Outra questão é a falta de padronização no carregamento. "Alguns laboratórios colocam 200 unidades em uma caixa e outros colocam 25. O ideal seria padronizar o recebimento e o transporte. Além disso, o padrão de embalagem que cada uma tem é diferente."
Na contrapartida, ele argumenta que tem regras que podem ser exigidas: como a obrigatoriedade de caminhão refrigerado. "O Brasil tem dimensão continental e os medicamentos devem ficar em temperaturas específicas para não perder suas propriedades."

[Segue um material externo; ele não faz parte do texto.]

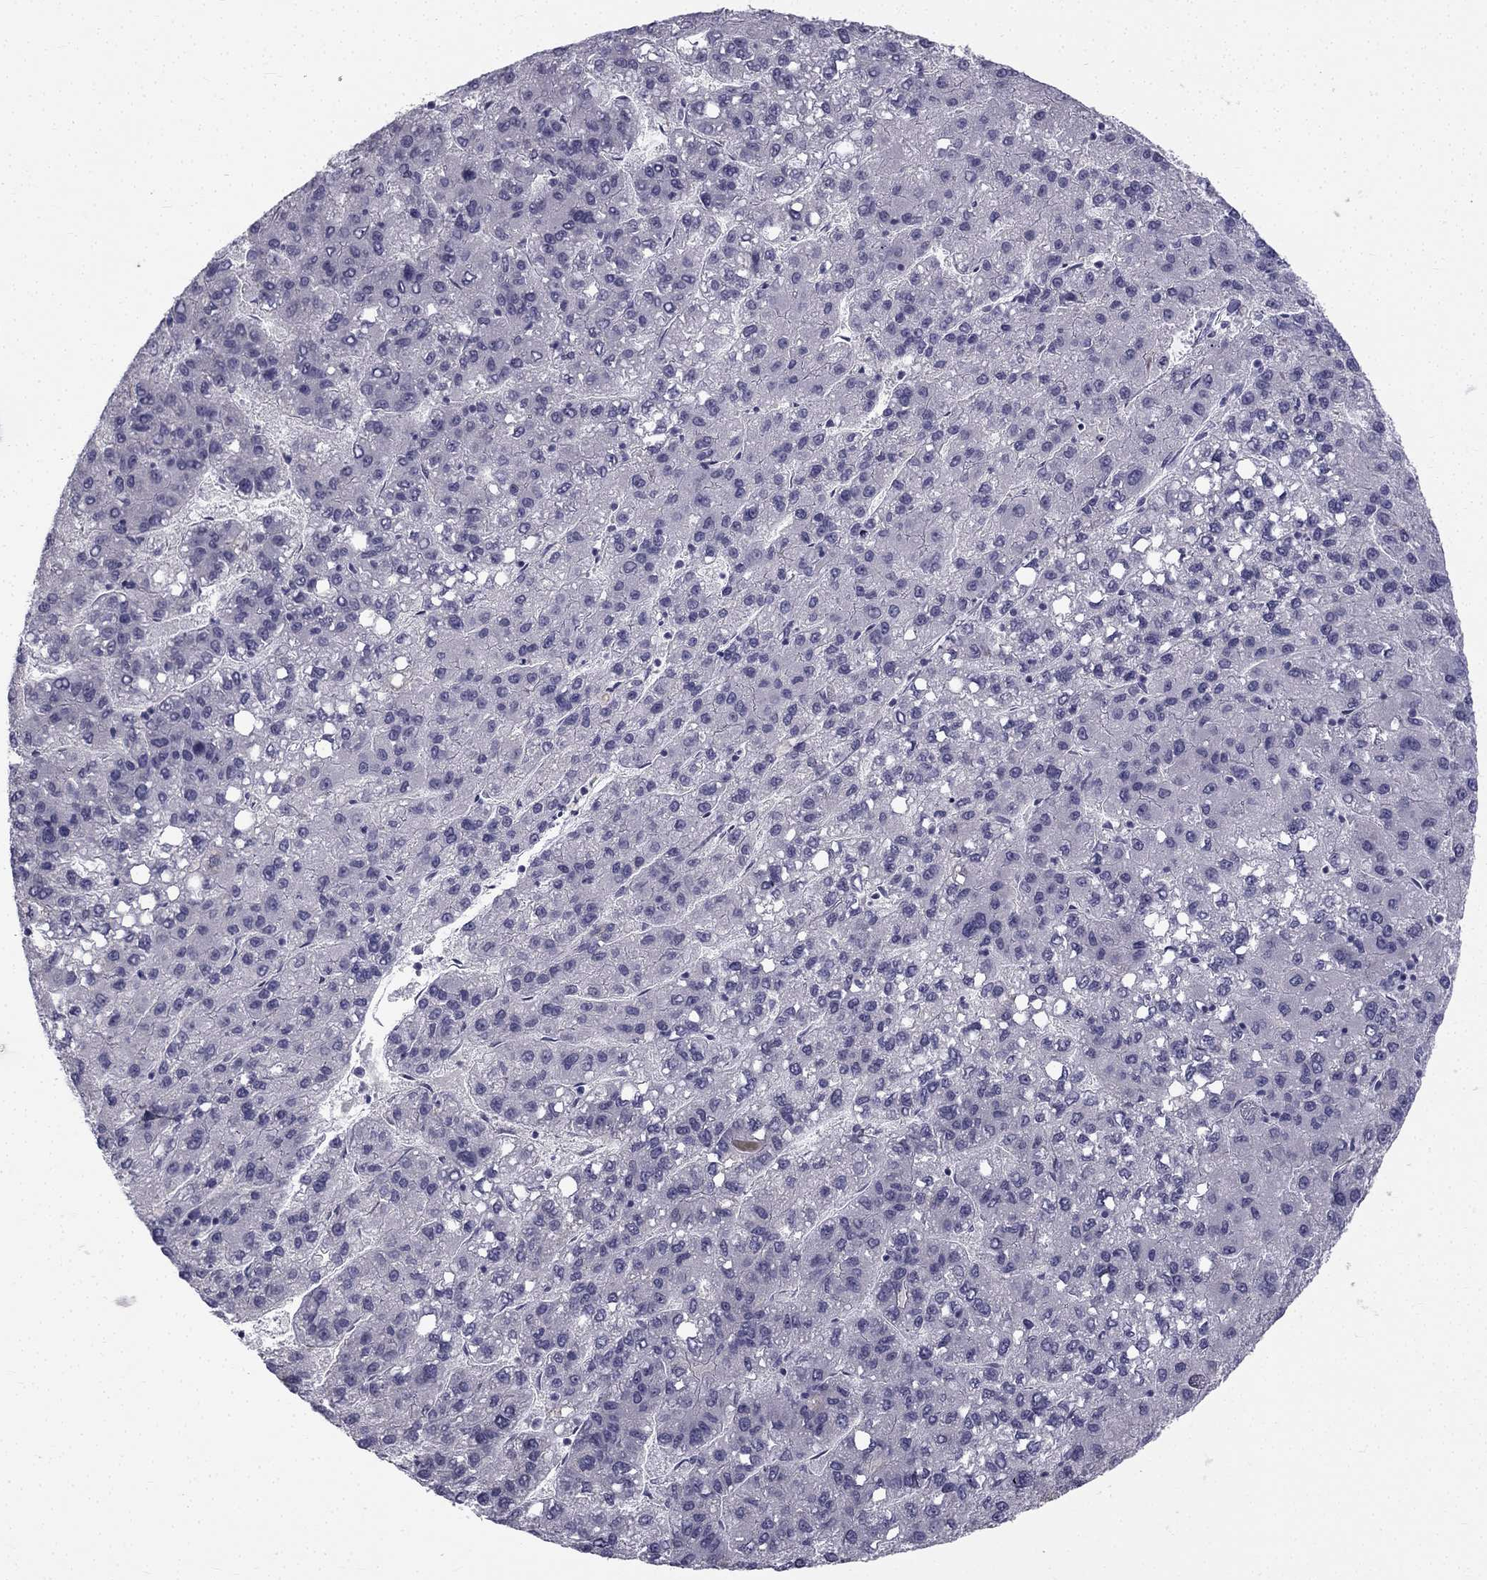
{"staining": {"intensity": "negative", "quantity": "none", "location": "none"}, "tissue": "liver cancer", "cell_type": "Tumor cells", "image_type": "cancer", "snomed": [{"axis": "morphology", "description": "Carcinoma, Hepatocellular, NOS"}, {"axis": "topography", "description": "Liver"}], "caption": "Image shows no protein expression in tumor cells of liver cancer (hepatocellular carcinoma) tissue.", "gene": "CCDC40", "patient": {"sex": "female", "age": 82}}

Para que as medidas sejam revistas, a entidade junto com uma consultoria está trabalhando em regras de padronização que está em fase final. "Ainda devemos apresentar a cartilha às associadas, mas posteriormente levaremos à Anvisa em Brasília", conta.
ALTERNATIVAS
Para conseguir crescer, a RV Ímola realizou uma remodelagem da malha logística que exigiu o fechamento de 100 armazéns. "Agora as cidades que eram atendidas por eles fazemos através de outras unidades", explica Thiago Amaral da RV Ímola. Segundo o executivo, com a diminuição de custos fixos foi possível reduzir em 30% os gastos. "Mesmo que eu tenha agora custos variáveis, que são mais altos, para atender essas cidades, só preciso pagar quando tiver carga. Com isso, acabei ganhando margem", diz.
A expectativa para 2017 é que a nova reestruturação ajude no crescimento da receita, que neste ano deve ser de R$ 120 milhões.